**WHAT TO WORK ON:** Somewhere below are a line with "#c9ccd1; stroke: #d3d6da" and a later line with "M548,700L562,721L537,738L523,718Z". Output exactly those lines and all lines between them.

**RECORDS FOR THIS EXERCISE:**
──────────
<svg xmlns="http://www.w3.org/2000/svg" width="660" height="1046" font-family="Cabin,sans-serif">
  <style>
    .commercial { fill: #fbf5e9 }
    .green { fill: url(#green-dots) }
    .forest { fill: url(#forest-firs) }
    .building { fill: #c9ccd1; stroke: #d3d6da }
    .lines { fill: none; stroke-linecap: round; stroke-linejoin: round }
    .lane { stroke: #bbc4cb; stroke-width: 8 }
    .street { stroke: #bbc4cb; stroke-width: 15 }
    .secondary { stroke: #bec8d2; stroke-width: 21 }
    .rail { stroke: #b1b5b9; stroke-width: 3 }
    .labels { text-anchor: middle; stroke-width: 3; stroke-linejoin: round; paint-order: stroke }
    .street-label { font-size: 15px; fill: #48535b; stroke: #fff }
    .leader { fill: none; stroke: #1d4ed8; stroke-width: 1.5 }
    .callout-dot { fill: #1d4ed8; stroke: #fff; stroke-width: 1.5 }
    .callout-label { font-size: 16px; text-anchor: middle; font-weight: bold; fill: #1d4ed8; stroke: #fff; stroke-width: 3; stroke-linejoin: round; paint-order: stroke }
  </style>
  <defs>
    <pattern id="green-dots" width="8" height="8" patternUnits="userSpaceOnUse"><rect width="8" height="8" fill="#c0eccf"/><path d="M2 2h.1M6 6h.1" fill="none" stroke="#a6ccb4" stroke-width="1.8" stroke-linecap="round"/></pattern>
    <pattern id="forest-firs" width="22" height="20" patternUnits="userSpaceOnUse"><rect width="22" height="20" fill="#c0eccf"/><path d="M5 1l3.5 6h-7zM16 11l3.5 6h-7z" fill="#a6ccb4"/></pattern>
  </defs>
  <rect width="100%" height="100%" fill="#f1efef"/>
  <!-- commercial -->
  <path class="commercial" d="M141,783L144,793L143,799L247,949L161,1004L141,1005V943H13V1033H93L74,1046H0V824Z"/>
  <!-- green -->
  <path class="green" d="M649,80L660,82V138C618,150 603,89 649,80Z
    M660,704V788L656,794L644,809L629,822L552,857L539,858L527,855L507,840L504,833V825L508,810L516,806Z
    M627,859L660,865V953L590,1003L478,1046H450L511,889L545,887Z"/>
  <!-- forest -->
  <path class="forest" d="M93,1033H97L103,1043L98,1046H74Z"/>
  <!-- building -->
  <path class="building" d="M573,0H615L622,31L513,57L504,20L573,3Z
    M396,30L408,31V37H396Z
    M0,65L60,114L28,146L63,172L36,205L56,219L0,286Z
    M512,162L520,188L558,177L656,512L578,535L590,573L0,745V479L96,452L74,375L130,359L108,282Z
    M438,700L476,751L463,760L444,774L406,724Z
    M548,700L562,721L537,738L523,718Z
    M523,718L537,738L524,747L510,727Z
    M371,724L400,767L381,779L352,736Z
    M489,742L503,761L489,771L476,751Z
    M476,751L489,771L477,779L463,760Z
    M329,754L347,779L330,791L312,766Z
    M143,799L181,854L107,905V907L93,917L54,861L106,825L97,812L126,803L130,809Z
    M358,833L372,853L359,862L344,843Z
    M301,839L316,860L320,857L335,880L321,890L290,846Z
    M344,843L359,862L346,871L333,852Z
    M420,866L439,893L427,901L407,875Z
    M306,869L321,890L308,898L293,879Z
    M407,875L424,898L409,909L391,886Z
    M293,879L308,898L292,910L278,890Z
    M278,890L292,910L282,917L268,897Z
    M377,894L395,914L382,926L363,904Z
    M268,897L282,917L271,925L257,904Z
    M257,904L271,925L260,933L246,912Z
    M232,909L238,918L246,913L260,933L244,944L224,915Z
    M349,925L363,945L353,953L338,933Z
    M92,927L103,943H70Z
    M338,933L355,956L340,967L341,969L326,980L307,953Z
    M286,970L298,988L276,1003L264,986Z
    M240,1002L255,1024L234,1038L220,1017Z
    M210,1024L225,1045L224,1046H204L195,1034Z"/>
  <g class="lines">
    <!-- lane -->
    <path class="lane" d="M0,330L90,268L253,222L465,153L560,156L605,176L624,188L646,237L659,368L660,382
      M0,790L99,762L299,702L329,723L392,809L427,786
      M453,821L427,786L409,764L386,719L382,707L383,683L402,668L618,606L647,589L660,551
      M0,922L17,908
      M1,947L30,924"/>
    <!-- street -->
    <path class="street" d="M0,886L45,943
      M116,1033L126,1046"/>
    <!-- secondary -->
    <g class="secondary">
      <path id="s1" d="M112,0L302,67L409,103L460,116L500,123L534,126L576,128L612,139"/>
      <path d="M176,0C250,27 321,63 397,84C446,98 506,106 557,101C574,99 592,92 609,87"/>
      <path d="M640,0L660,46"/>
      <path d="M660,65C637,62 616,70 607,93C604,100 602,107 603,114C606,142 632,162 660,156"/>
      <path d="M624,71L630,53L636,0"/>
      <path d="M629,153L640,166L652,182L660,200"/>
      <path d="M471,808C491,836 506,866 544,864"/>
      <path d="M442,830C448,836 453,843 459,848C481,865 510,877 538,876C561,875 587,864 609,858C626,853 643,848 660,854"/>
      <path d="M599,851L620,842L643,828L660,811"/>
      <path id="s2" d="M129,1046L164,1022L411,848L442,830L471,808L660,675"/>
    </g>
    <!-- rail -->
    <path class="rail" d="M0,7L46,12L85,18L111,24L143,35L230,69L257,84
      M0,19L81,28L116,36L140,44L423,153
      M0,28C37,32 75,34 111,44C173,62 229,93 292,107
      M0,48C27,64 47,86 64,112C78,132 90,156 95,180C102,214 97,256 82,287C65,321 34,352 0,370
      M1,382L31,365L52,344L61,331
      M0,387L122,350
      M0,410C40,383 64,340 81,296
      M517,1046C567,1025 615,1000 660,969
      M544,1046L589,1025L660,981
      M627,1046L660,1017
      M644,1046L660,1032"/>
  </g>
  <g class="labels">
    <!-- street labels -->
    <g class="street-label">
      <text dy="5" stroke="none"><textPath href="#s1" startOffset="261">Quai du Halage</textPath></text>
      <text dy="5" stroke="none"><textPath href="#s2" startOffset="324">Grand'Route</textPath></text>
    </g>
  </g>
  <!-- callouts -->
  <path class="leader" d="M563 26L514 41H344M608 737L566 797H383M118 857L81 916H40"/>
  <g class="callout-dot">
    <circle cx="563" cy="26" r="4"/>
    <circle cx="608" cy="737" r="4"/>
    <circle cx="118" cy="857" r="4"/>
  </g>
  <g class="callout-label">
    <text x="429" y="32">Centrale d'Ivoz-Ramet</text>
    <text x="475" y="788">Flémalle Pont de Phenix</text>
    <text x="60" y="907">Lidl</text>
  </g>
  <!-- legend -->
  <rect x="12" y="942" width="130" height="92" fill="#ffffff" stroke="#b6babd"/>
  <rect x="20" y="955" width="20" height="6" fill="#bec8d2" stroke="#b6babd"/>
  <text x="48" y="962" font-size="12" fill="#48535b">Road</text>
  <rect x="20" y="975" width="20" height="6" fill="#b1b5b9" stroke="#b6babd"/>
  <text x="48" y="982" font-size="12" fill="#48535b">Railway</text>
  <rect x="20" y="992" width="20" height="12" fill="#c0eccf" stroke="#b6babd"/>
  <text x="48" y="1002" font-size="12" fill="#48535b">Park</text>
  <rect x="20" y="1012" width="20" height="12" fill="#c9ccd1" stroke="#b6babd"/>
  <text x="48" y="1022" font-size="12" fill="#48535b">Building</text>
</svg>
──────────
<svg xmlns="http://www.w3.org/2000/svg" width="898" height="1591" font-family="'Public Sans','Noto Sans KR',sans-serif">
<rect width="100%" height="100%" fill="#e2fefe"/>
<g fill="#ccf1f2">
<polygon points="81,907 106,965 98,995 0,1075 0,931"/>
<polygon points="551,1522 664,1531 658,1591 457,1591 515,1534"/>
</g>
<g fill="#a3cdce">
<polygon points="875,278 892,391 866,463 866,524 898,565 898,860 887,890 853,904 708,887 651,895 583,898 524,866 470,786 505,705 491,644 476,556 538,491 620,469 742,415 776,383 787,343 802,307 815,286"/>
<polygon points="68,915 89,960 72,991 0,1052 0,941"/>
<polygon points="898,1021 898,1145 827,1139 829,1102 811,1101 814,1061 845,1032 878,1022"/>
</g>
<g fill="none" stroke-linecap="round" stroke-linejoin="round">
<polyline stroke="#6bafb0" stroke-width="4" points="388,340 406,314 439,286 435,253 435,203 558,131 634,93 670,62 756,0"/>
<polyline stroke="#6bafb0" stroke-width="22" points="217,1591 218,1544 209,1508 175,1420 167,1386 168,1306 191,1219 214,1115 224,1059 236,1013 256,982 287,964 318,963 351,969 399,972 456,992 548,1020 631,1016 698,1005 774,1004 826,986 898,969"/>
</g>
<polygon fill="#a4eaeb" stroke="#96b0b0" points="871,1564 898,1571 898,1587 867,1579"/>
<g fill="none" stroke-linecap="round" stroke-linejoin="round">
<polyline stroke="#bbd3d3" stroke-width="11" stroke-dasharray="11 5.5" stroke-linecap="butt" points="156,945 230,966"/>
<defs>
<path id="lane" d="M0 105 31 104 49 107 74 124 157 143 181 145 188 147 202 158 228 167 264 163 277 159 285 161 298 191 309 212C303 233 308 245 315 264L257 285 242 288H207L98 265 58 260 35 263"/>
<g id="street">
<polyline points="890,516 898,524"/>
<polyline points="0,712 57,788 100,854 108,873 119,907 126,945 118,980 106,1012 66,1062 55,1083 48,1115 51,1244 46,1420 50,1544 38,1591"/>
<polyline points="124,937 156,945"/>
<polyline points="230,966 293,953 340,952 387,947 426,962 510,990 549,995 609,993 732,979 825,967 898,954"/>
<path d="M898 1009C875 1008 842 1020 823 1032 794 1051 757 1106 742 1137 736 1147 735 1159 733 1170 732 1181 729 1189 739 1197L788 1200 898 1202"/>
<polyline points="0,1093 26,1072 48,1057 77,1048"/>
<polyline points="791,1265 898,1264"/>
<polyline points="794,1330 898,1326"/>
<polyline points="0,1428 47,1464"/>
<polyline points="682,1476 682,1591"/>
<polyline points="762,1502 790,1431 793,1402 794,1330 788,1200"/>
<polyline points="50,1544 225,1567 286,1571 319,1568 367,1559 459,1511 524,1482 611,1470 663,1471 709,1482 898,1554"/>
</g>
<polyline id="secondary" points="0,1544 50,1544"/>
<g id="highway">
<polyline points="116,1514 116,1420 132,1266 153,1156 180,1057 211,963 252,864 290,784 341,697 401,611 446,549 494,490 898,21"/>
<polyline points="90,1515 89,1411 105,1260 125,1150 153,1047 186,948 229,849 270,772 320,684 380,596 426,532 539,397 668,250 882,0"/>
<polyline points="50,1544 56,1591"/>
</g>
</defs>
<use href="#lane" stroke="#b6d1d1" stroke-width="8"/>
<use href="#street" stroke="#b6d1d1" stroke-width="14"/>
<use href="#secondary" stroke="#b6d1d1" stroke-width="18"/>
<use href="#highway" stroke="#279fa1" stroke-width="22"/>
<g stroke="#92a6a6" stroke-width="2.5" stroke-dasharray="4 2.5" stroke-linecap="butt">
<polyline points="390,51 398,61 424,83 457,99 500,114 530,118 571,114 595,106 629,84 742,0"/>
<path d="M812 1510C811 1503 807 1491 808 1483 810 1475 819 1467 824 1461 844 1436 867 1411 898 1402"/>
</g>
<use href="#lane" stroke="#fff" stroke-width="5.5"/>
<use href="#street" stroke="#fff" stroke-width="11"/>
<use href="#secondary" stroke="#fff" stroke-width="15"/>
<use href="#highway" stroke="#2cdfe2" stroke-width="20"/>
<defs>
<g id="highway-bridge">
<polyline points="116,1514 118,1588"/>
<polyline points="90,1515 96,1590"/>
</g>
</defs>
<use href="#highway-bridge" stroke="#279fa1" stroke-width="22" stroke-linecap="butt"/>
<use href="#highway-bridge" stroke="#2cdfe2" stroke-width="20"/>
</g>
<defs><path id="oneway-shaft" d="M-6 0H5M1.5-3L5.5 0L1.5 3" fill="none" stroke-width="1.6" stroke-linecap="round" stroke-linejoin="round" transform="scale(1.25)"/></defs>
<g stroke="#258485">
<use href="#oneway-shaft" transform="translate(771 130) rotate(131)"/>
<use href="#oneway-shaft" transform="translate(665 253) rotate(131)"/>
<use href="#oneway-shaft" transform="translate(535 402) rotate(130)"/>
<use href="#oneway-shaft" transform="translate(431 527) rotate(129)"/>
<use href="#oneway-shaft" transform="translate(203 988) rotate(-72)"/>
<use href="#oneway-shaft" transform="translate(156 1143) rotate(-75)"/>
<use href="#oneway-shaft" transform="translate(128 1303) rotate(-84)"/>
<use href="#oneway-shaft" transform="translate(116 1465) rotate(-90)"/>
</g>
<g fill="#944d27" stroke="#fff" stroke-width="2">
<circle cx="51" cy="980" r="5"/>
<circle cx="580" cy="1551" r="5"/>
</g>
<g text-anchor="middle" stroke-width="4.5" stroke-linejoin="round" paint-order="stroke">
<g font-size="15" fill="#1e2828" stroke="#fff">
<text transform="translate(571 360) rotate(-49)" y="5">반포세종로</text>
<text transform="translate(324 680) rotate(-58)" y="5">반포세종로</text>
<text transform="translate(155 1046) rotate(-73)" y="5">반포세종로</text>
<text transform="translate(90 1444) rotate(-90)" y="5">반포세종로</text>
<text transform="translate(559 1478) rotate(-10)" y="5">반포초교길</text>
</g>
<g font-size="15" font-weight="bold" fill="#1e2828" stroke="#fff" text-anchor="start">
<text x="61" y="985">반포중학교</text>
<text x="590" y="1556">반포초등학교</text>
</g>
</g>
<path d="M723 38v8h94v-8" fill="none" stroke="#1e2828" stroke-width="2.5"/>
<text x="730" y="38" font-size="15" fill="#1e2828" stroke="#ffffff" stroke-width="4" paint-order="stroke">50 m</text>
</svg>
──────────
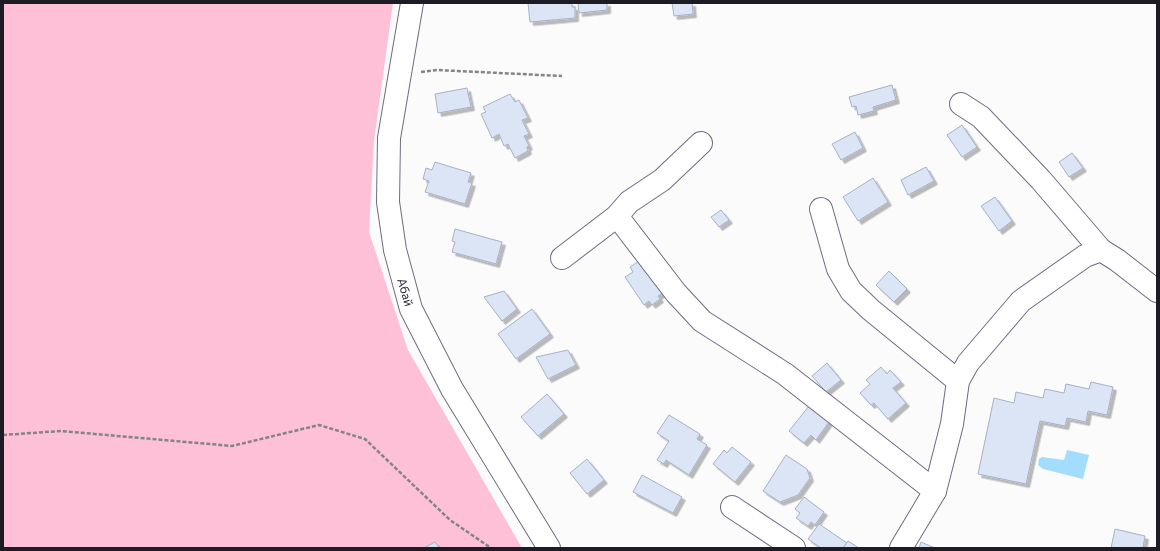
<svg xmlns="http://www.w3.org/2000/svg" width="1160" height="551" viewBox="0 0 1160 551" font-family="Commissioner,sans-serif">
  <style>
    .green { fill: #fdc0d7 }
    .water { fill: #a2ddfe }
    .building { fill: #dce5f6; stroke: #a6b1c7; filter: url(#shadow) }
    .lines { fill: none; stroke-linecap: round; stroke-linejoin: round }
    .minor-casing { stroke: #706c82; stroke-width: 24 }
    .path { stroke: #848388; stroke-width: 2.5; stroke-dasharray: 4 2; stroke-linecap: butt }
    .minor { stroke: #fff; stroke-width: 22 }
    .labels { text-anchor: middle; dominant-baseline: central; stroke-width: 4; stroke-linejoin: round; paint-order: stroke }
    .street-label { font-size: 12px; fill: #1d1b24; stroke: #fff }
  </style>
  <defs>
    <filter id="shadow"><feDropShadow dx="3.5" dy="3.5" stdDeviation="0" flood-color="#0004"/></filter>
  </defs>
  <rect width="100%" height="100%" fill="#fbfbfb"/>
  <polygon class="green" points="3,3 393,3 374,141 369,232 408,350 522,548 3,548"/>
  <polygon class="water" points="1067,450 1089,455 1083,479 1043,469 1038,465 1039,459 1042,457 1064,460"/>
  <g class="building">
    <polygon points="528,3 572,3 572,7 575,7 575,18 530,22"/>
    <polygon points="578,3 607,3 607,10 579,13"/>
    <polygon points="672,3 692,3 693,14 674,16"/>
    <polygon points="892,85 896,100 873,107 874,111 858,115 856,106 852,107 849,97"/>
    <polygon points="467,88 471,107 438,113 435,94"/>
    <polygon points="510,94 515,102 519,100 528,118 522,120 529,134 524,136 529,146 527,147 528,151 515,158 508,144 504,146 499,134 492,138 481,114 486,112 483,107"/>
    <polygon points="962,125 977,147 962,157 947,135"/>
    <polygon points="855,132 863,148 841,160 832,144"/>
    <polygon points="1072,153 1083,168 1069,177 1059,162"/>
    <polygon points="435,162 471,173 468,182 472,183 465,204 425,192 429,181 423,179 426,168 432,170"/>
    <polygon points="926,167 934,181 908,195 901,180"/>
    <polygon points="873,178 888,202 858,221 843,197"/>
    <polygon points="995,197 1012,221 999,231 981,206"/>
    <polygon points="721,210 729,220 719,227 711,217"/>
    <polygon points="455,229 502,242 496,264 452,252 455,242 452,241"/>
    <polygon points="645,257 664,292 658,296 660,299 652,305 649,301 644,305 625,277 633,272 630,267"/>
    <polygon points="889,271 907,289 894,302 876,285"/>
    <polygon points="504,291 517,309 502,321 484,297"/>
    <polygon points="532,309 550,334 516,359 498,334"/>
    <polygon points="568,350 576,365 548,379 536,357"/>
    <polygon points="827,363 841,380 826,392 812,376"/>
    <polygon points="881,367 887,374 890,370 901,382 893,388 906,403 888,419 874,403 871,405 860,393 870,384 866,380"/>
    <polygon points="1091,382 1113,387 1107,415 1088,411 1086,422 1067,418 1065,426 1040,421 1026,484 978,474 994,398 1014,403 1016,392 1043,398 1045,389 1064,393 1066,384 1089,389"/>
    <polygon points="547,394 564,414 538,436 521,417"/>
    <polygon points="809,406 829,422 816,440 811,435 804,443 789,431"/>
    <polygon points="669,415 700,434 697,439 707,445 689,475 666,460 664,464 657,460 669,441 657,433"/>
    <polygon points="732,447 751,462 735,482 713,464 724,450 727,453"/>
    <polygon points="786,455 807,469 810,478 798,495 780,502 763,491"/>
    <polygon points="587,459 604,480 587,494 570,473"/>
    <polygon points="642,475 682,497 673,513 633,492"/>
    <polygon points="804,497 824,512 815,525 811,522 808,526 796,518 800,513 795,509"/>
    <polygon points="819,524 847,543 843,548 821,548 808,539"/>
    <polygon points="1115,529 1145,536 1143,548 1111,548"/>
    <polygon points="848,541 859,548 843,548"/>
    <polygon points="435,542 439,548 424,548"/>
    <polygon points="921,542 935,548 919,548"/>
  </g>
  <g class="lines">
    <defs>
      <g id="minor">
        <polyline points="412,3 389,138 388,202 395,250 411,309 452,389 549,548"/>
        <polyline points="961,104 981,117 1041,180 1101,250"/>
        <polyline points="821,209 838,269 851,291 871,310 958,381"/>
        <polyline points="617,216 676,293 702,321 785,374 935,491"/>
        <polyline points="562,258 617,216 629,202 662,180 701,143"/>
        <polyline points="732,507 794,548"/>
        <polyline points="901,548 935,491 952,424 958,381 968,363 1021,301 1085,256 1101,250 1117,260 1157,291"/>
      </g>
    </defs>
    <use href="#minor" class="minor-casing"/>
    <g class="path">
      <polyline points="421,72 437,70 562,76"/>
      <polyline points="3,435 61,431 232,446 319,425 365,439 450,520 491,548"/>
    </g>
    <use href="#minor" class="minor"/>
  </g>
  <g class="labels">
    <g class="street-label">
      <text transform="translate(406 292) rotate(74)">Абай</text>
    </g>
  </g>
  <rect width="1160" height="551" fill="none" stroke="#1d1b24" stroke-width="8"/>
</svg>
──────────
**YOUR SOLUTION:**
    .building { fill: #c9ccd1; stroke: #d3d6da }
    .lines { fill: none; stroke-linecap: round; stroke-linejoin: round }
    .lane { stroke: #bbc4cb; stroke-width: 8 }
    .street { stroke: #bbc4cb; stroke-width: 15 }
    .secondary { stroke: #bec8d2; stroke-width: 21 }
    .rail { stroke: #b1b5b9; stroke-width: 3 }
    .labels { text-anchor: middle; stroke-width: 3; stroke-linejoin: round; paint-order: stroke }
    .street-label { font-size: 15px; fill: #48535b; stroke: #fff }
    .leader { fill: none; stroke: #1d4ed8; stroke-width: 1.5 }
    .callout-dot { fill: #1d4ed8; stroke: #fff; stroke-width: 1.5 }
    .callout-label { font-size: 16px; text-anchor: middle; font-weight: bold; fill: #1d4ed8; stroke: #fff; stroke-width: 3; stroke-linejoin: round; paint-order: stroke }
  </style>
  <defs>
    <pattern id="green-dots" width="8" height="8" patternUnits="userSpaceOnUse"><rect width="8" height="8" fill="#c0eccf"/><path d="M2 2h.1M6 6h.1" fill="none" stroke="#a6ccb4" stroke-width="1.8" stroke-linecap="round"/></pattern>
    <pattern id="forest-firs" width="22" height="20" patternUnits="userSpaceOnUse"><rect width="22" height="20" fill="#c0eccf"/><path d="M5 1l3.5 6h-7zM16 11l3.5 6h-7z" fill="#a6ccb4"/></pattern>
  </defs>
  <rect width="100%" height="100%" fill="#f1efef"/>
  <!-- commercial -->
  <path class="commercial" d="M141,783L144,793L143,799L247,949L161,1004L141,1005V943H13V1033H93L74,1046H0V824Z"/>
  <!-- green -->
  <path class="green" d="M649,80L660,82V138C618,150 603,89 649,80Z
    M660,704V788L656,794L644,809L629,822L552,857L539,858L527,855L507,840L504,833V825L508,810L516,806Z
    M627,859L660,865V953L590,1003L478,1046H450L511,889L545,887Z"/>
  <!-- forest -->
  <path class="forest" d="M93,1033H97L103,1043L98,1046H74Z"/>
  <!-- building -->
  <path class="building" d="M573,0H615L622,31L513,57L504,20L573,3Z
    M396,30L408,31V37H396Z
    M0,65L60,114L28,146L63,172L36,205L56,219L0,286Z
    M512,162L520,188L558,177L656,512L578,535L590,573L0,745V479L96,452L74,375L130,359L108,282Z
    M438,700L476,751L463,760L444,774L406,724Z
    M548,700L562,721L537,738L523,718Z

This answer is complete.